The Dakar Financing Summit for Africa’s Infrastructure opened in earnest in the Senegalese Capital today, with key messages of hope, aspiration and determination from African Heads of State and industry leaders. The two-day Summit, hosted by President Macky Sall commenced on June 14 with a technical and business focus on 16 key regional infrastructure projects for which crucial financing is required for their successful implementation.
The outcomes of yesterday’s deliberations yielded a draft roadmap document – The Dakar Agenda for Action, which will be discussed at today’s high level Summit. NEPAD CEO Dr Ibrahim Mayaki said that Africans were eager to see positive change so NEPAD and its partners were not in planning but in action mode, to ensure these results.
Three African Heads of State, Presidents Ibrahim Babacar Keita of Mali, Goodluck Jonathan of Nigeria and Yayi Boni of Benin, as well as African Union Commission (AUC) Chairperson Dr Nkosazana Dlamini-Zuma are among 300 delegates at the meeting. They are drawn from the public and private sector, infrastructure industry, development agencies, financiers and senior NEPAD technical experts.
The tone of the speeches carried a sense of enthusiasm and eagerness for concrete action. Speaking about major infrastructures projects in the continent, President Macky Sall said “We must now move to the implementation by mobilizing domestic and external resources”. President Macky Sall also paid tribute to South African President Jacob Zuma, who is the chair Presidential Infrastructure Champion Initiative (PICI).
The Summit is about how public and private sector can work together to unlock the vital funding required to implement infrastructure projects.
Mr Donald Kaberuka, the President of the Africa Development Bank made four important recommendations: ensure that infrastructure projects marketed to private capital are commercially viable; renovate project finance to leverage limited public resources and bring in private funds; ensure early risk takers who are willing to finance some of these projects at an early stage; and mitigate political risks such as regulation on tariffs and taxes and governments not changing the rules half-way through project financing, which discourages potential investors.

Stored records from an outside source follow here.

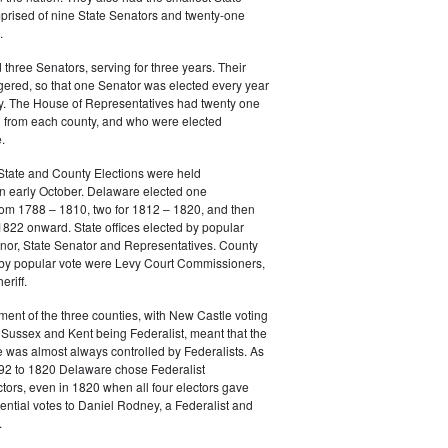
prised of nine State Senators and twenty-one
.
three Senators, serving for three years. Their
gered, so that one Senator was elected every year
y. The House of Representatives had twenty one
from each county, and who were elected
.
State and County Elections were held
in early October. Delaware elected one
m 1788 – 1810, two for 1812 – 1820, and then
822 onward. State offices elected by popular
nor, State Senator and Representatives. County
d by popular vote were Levy Court Commissioners,
riff.
ment of the three counties, with New Castle voting
Sussex and Kent being Federalist, meant that the
e was almost always controlled by Federalists. As
792 to 1820 Delaware chose Federalist
ctors, even in 1820 when all four electors gave
dential votes to Daniel Rodney, a Federalist and
.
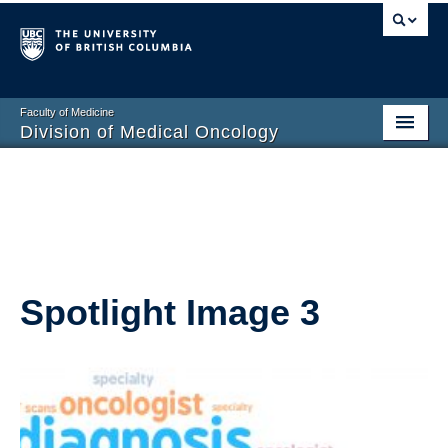
Faculty of Medicine
Division of Medical Oncology
Home
Training Programs
Division Members
Contact Us
Spotlight Image 3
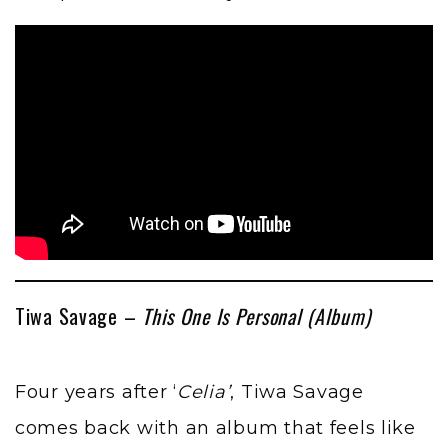
Tiwa Savage –
This One Is Personal (Album)
Four years after ‘
Celia’
, Tiwa Savage
comes back with an album that feels like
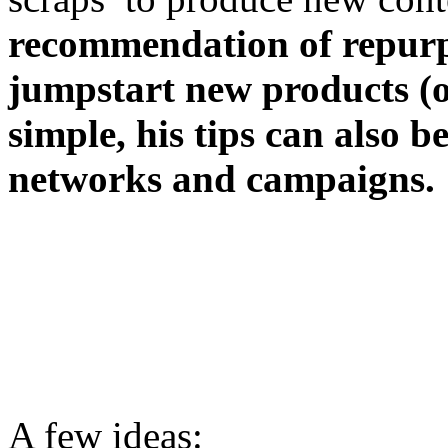
recommendation of repurp
jumpstart new products (or
simple, his tips can also 
networks and campaigns.
A few ideas:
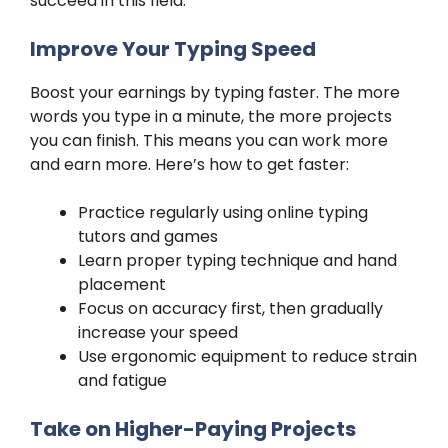
succeed in this field.
Improve Your Typing Speed
Boost your earnings by typing faster. The more
words you type in a minute, the more projects
you can finish. This means you can work more
and earn more. Here’s how to get faster:
Practice regularly using online typing
tutors and games
Learn proper typing technique and hand
placement
Focus on accuracy first, then gradually
increase your speed
Use ergonomic equipment to reduce strain
and fatigue
Take on Higher-Paying Projects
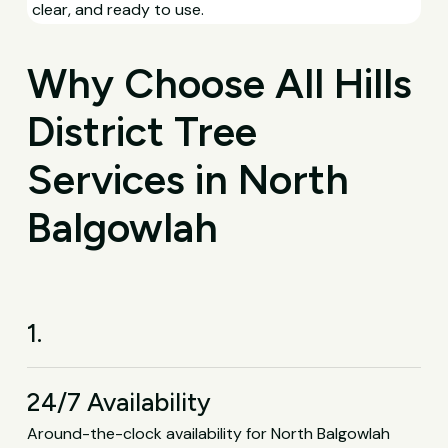
clear, and ready to use.
Why Choose All Hills
District Tree
Services in North
Balgowlah
1.
24/7 Availability
Around-the-clock availability for North Balgowlah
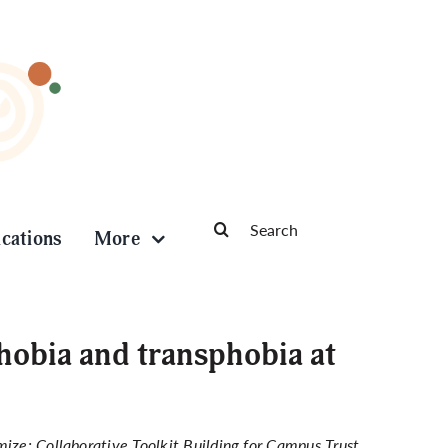
Search
ications
More
for:
obia and transphobia at
ize: Collaborative Toolkit Building for Campus Trust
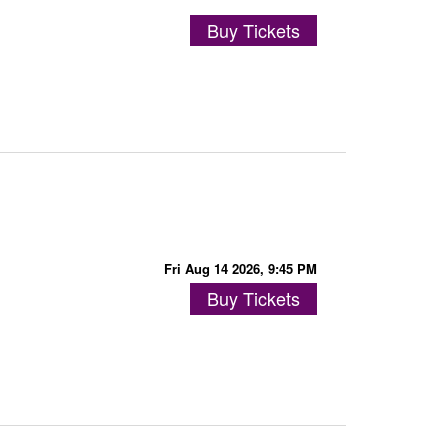
Buy Tickets
Fri Aug 14 2026, 9:45 PM
Buy Tickets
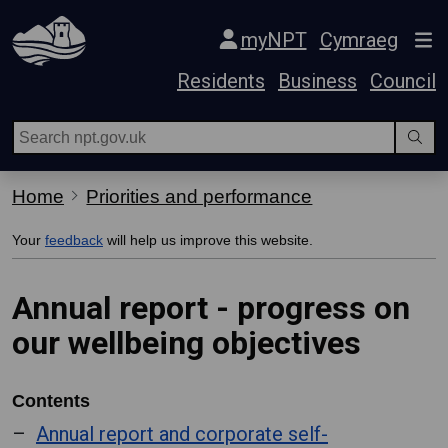
Skip Navigation
myNPT
Cymraeg
Residents
Business
Council
Home
Priorities and performance
Your
feedback
will help us improve this website.
Annual report - progress on
our wellbeing objectives
Contents
Annual report and corporate self-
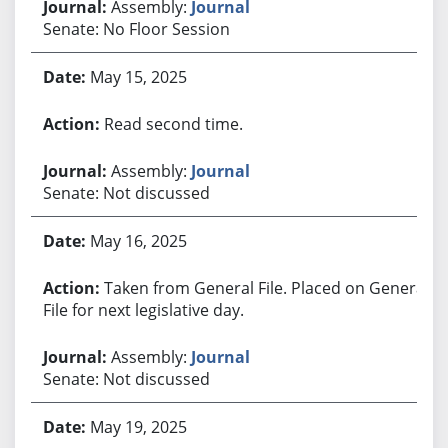
Assembly:
Journal
Senate: No Floor Session
May 15, 2025
Read second time.
Assembly:
Journal
Senate: Not discussed
May 16, 2025
Taken from General File. Placed on General
File for next legislative day.
Assembly:
Journal
Senate: Not discussed
May 19, 2025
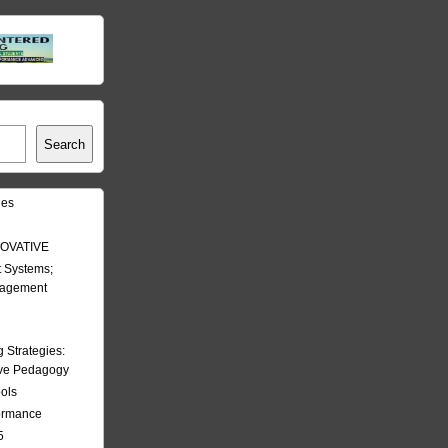
Search
les
OVATIVE
 Systems;
nagement
Strategies:
ive Pedagogy
ools
formance
5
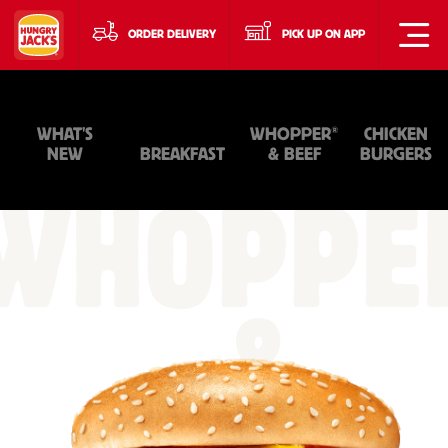
ORDER DELIVERY
PICK UP ON APP
®
WHAT'S
WHOPPER
CHICKEN
NEW
BREAKFAST
& BEEF
BURGERS
WHOPPE
&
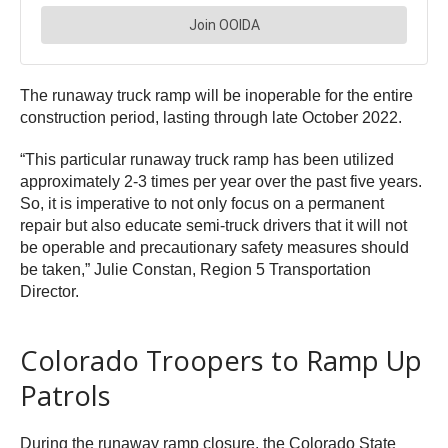
The runaway truck ramp will be inoperable for the entire
construction period, lasting through late October 2022.
“This particular runaway truck ramp has been utilized
approximately 2-3 times per year over the past five years.
So, it is imperative to not only focus on a permanent
repair but also educate semi-truck drivers that it will not
be operable and precautionary safety measures should
be taken,” Julie Constan, Region 5 Transportation
Director.
Colorado Troopers to Ramp Up
Patrols
During the runaway ramp closure, the Colorado State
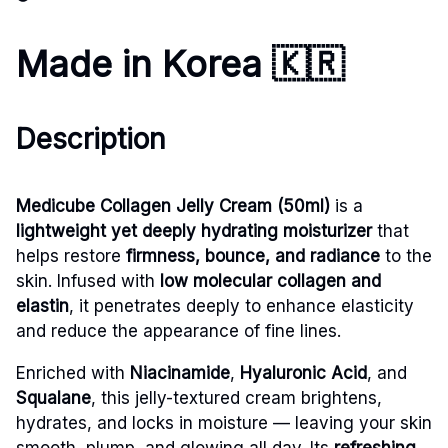
Made in Korea
🇰🇷
Description
Medicube Collagen Jelly Cream (50ml)
is a
lightweight yet deeply hydrating moisturizer
that
helps restore
firmness, bounce, and radiance
to the
skin. Infused with
low molecular collagen and
elastin
, it penetrates deeply to enhance elasticity
and reduce the appearance of fine lines.
Enriched with
Niacinamide
,
Hyaluronic Acid
, and
Squalane
, this jelly-textured cream brightens,
hydrates, and locks in moisture — leaving your skin
smooth, plump, and glowing all day. Its
refreshing,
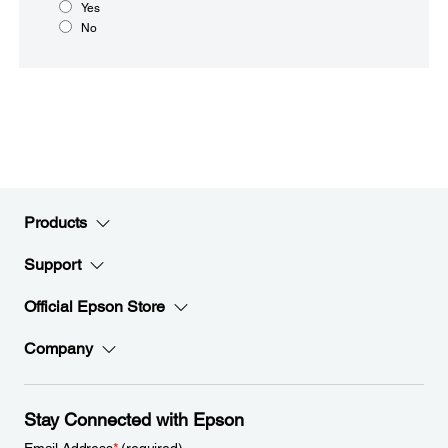
Yes
No
Products
Support
Official Epson Store
Company
Stay Connected with Epson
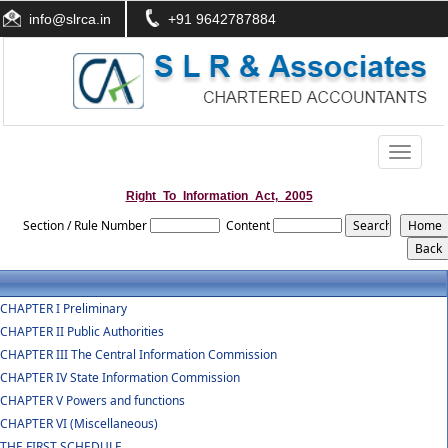
info@slrca.in
+91 9642787884
Toggle
navigati
Right_To_Information_Act,_2005
Section / Rule Number
Content
CHAPTER I Preliminary
CHAPTER II Public Authorities
CHAPTER III The Central Information Commission
CHAPTER IV State Information Commission
CHAPTER V Powers and functions
CHAPTER VI (Miscellaneous)
THE FIRST SCHEDULE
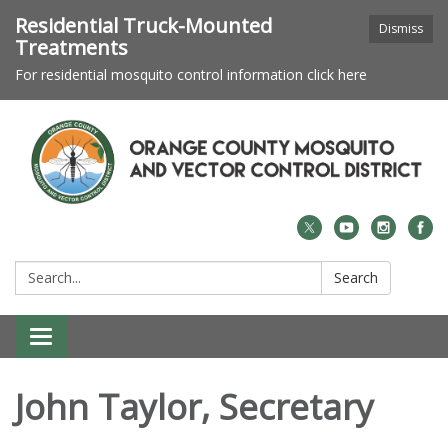
Residential Truck-Mounted
Dismiss
Treatments
For residential mosquito control information click here
Search:
Search
Toggle navigation
John Taylor, Secretary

Reference was made to President Goodluck Jonathan’s Government, which has boldly done away with unprofitable subsidies and utilised sovereign wealth funds to finance other development priorities like health and education.
AUC Chairperson Dr Nkosazana Dlamini-Zuma said that it was important to include women in infrastructure growth, at all levels. “Let is liberate our women from collecting firewood and ensure that they participate in Africa’s strategic infrastructure enhancement.” She said.
Success stories and words of caution were also shared. Mali’s President Ibrahim Babacar Keita warned about the drying up of the Niger River an important source for his country and others in the region. He was said that encroachment of the desert on the River was already making navigation hard and if not tackled soon, could impact on the social economic landscape of the region.
UNECA Executive Secretary Dr Carlos Lopez. In the background is moderator of the Summit, Amadou Mahtar Ba
The need to tap into Africa’s resources was highlighted. “We spend more than US$4 billion a year to engage non-African experts when we have such skills and expert in our own countries and in the Diaspora,” said Mr Carlos Lopez, Executive Secretary of the UN Economic Commission for Africa.
A message of good will from the Private Sector by Dotun Ajayi Executive Director of the Africa Business Round Table
The Dakar Agenda for Action plan, to be produced from this Summit, will be the solid plan for financing and implementing Africa’s regional infrastructure programmes.